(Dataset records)

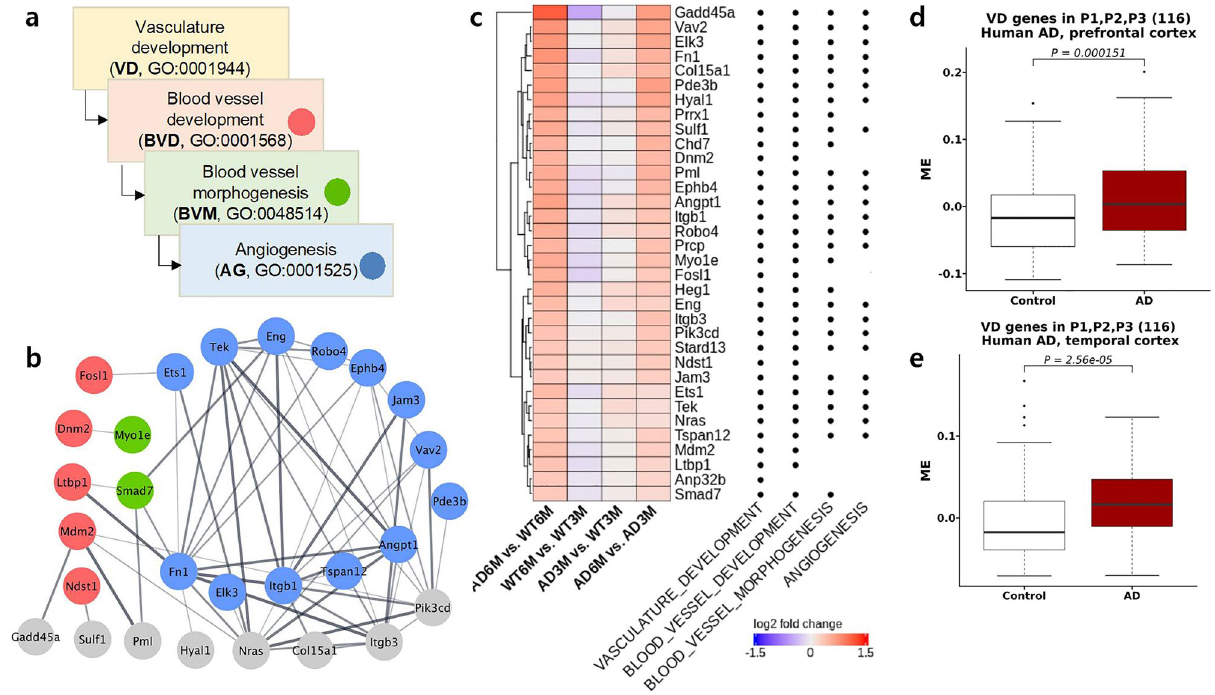
Figure 4. In-depth analysis of angiogenesis. ( a ) Gene Ontology tree of angiogenesis-related processes. ( b ) Protein ‒ protein interactions among the 20 VD genes with associated GO pathways (according to the colour code in ( a )). ( c ) Gene expression heatmap for log2 fold changes of 34 VD genes in four comparative pairs. ( d , e ) Module eigengenes (MEs) for 116 VD genes in P1, P2, and P3 in the human AD prefrontal cortex (ROSMAP) and temporal cortex (Mayo Clinic). VD, vasculature development; ME, module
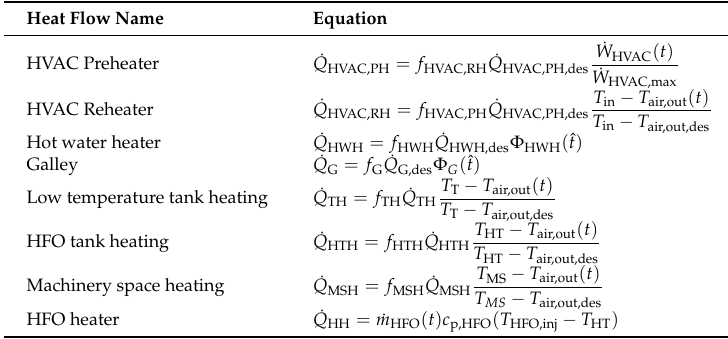
Figure A6. Hourly relative demand of hot water heating and galley. Table A5. Summary of the heat demand contributions and their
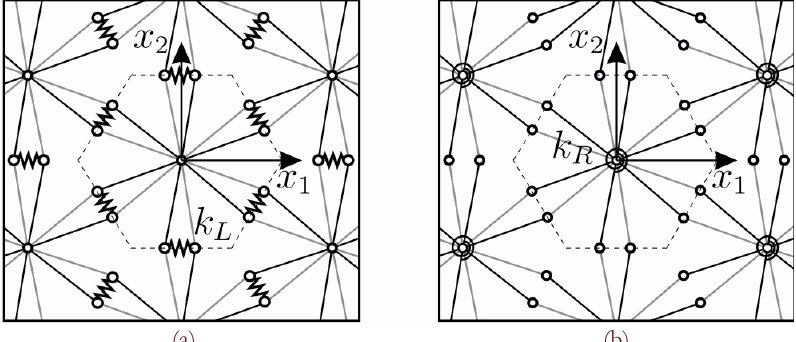
Figure 4: Lattice reinforced with elastic springs. (a) Longitudinal springs of stiffness k L . (b) Rotational spring of stiffness k R . The dashed contour indicates a typical unit cell of the periodic elastic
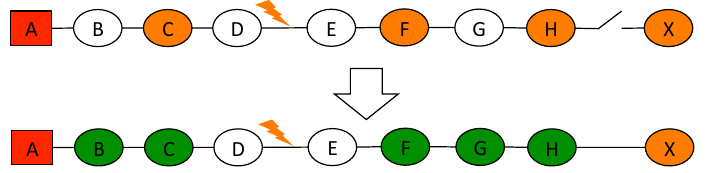
Figure 14. Automatic selection of a failure with the improved 4G DAS procedure.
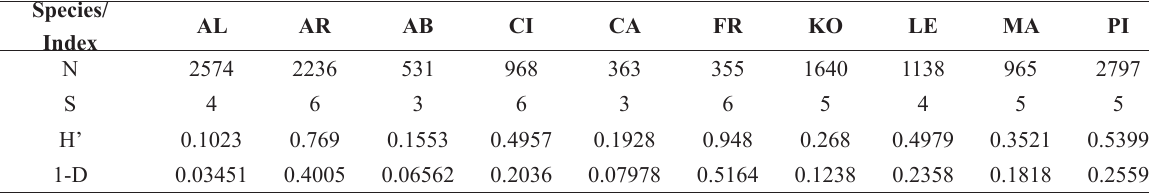
Number of scales (N), richness (S), Shannon-Wiener index (H ’ ) and diversity Simpson (1-D) in ten varieties of olive trees ( Olea europaea L.), 2013-2014, Encruzilhada do Sul, RS. (AL – Alfafara; AR – Arbequina; AB – Arbosana; CI – Cipressino; CA – Coratina; FR – Frantoio; KO – Koroneike; LE – Leccino; MA – Manzanilla; PI – Picual).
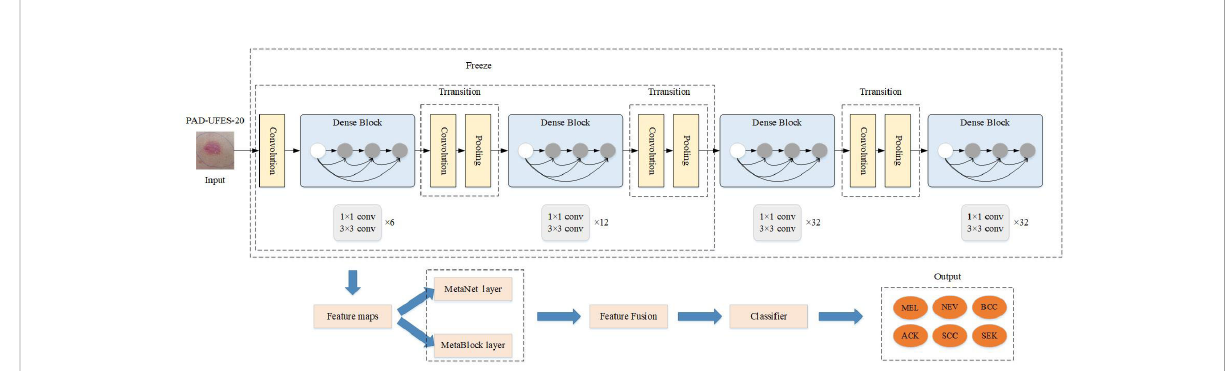
FIGURE 1 Design diagram of the improved Denset-169 network structure. The features extracted from MetaNet and MetaBlock modules are fused to construct the MD-Net module.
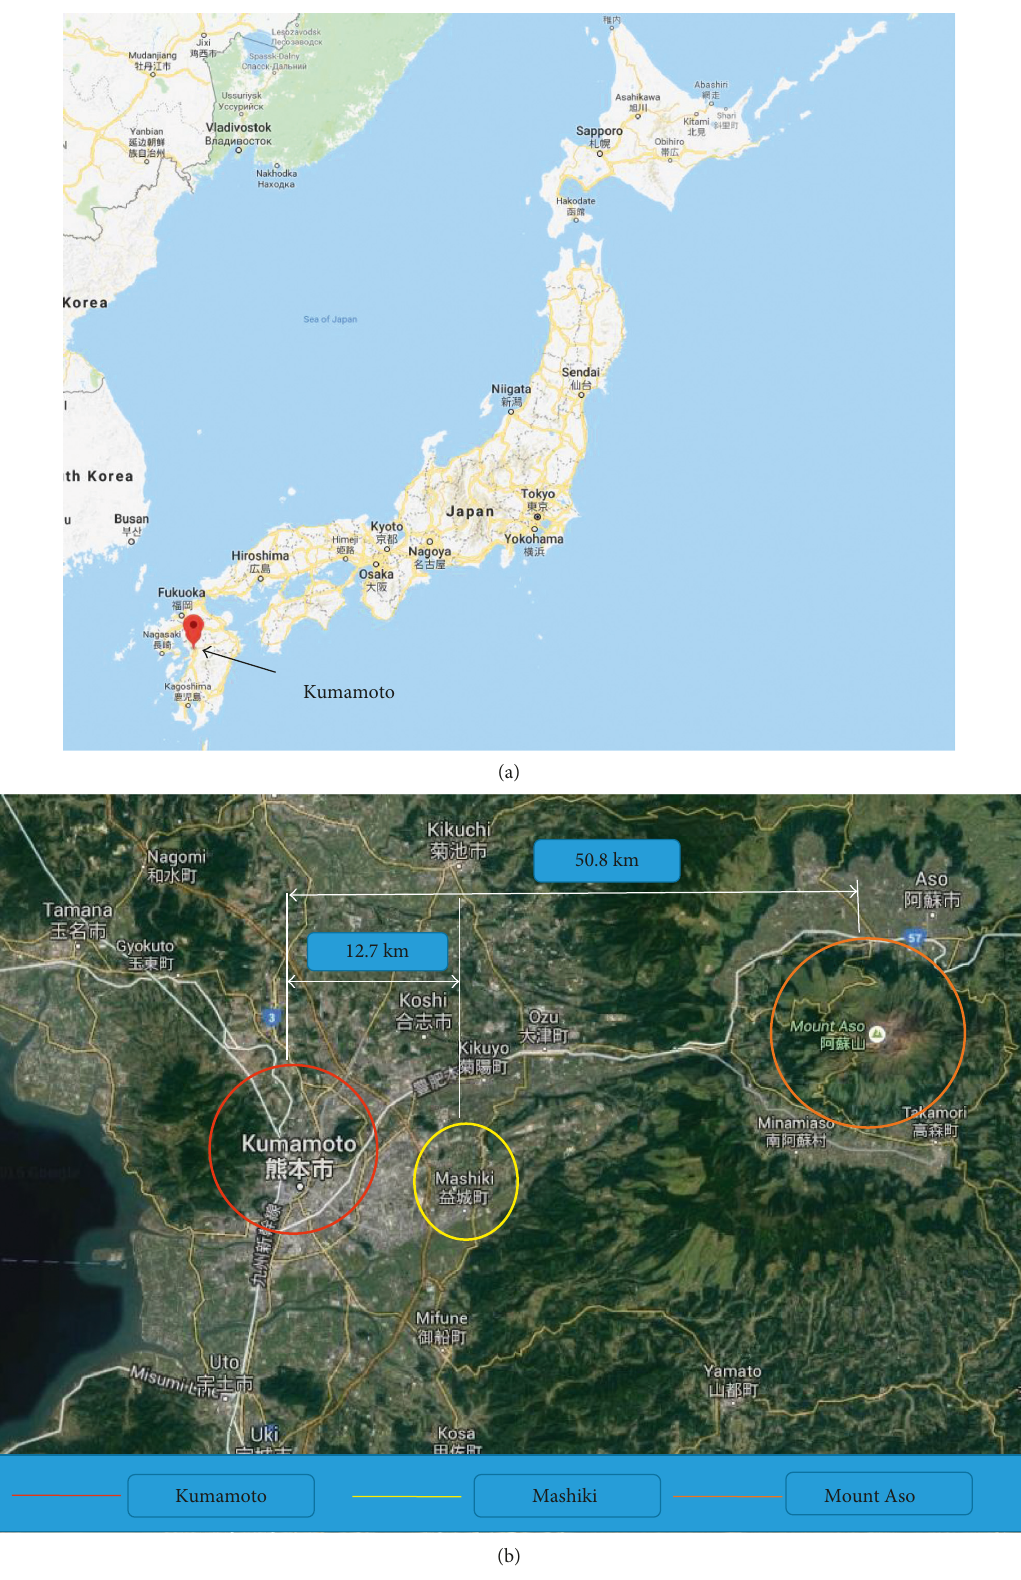
Figure 1: (a) The location of Kumamoto. (b) Distances between Kumamoto and Mashiki and Mount Aso. Source:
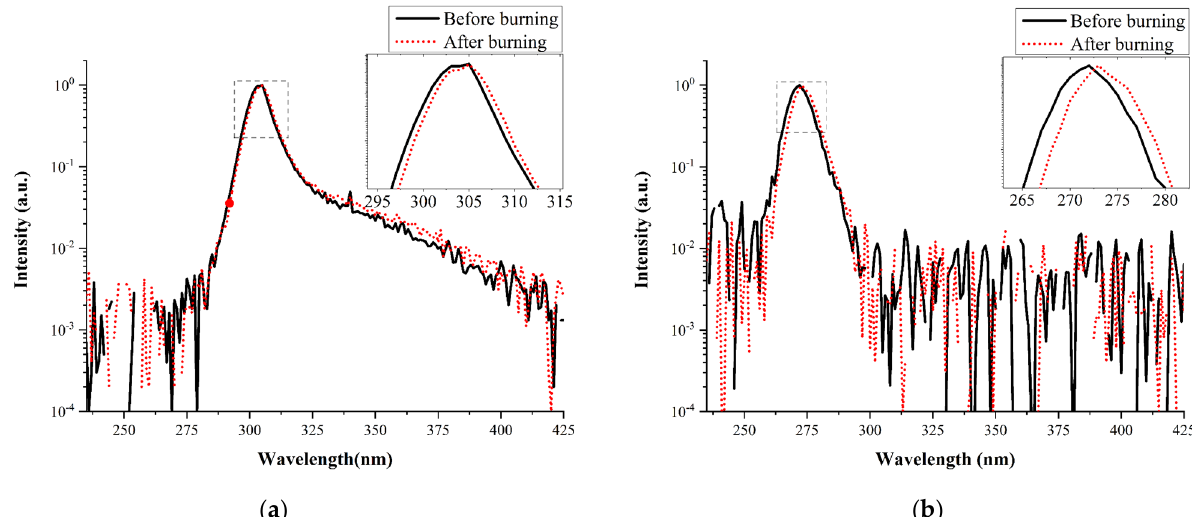
Figure 2. EL band peak positions measured at room temperature before and after the burning tests of ( a ) sample A ( V f = 5.246 V @40 mA) and ( b ) sample B ( V f = 5.530 V @40 mA). The inset is the enlargement of the peak portion.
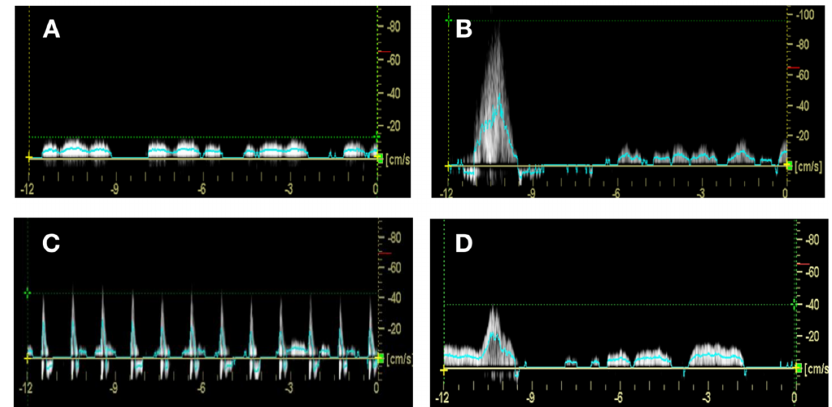
Figure 1. Blood flow waveforms from all interventions. Representative waveform from ( A ) baseline, ( B ) voluntary contraction, ( C ) Geko TM , and ( D ) NUI Galway device. The measurement window for all test conditions included 1 s before stimulation and 11 s of blood flow post stimulation onset. Peak velocity was measured off the crossing point of the blood flow waveform and the horizontal dashed line in green. The TAMEAN is plotted as a solid blue line over the course of the measurement. Statistical analysis: Statistical analysis was carried out using a one-way ANOVA (Tukey multiple comparison test). This was performed using GraphPad Prism. The significance was taken at p < 0.05.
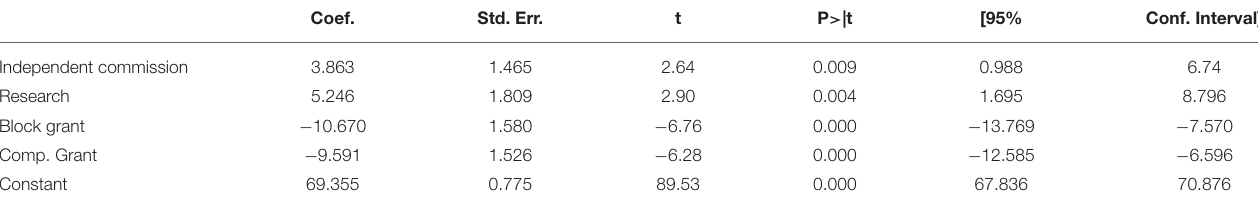
TABLE 6 | PART scores (OLS) by decision maker x commission, model 3. Coef. Std. Err. Conf. Interval]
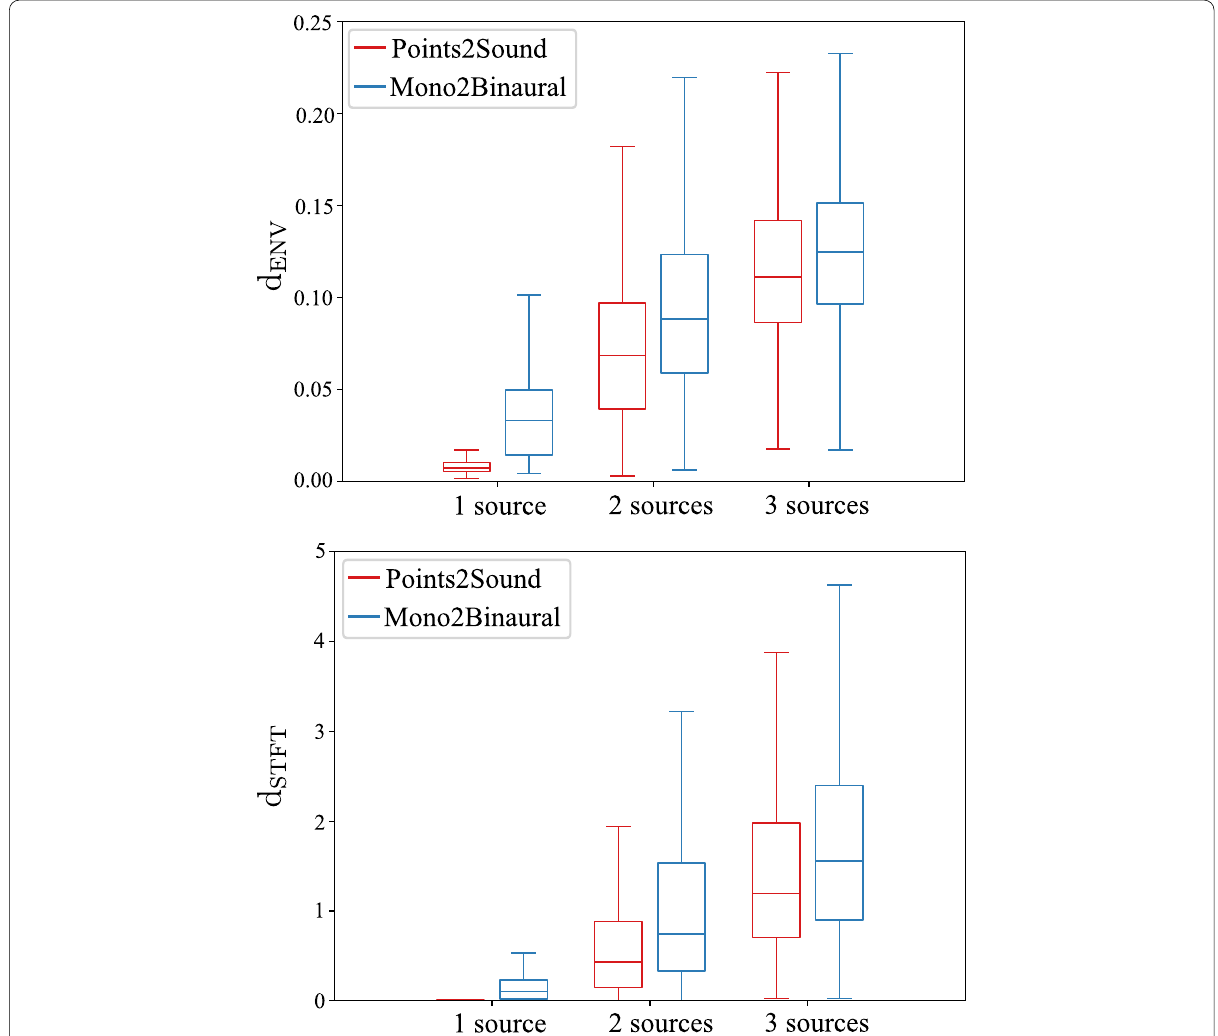
Fig. 5 Envelope Distance ( d ENV ) and STFT Distance ( d STFT ) of Points2Sound using L full loss function and Mono2Binaural for different numbers of sources in the 3D scene. The results are reported using rgb-depth point cloud features. For each number of sources, the box extension shows the first and third quartile of the data with a line at the median. The whiskers extending from the box show the range of the data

Task objective » Reproduce only the lines running from the beginning of the entries above to the line holding "Figure A6. Hourly", inclusive. Pictures stay out of the copy.

Task answer »
Figure 4. In-depth analysis of angiogenesis. ( a ) Gene Ontology tree of angiogenesis-related processes. ( b ) Protein ‒ protein interactions among the 20 VD genes with associated GO pathways (according to the colour code in ( a )). ( c ) Gene expression heatmap for log2 fold changes of 34 VD genes in four comparative pairs. ( d , e ) Module eigengenes (MEs) for 116 VD genes in P1, P2, and P3 in the human AD prefrontal cortex (ROSMAP) and temporal cortex (Mayo Clinic). VD, vasculature development; ME, module
Figure A6. Hourly relative demand of hot water heating and galley. Table A5. Summary of the heat demand contributions and their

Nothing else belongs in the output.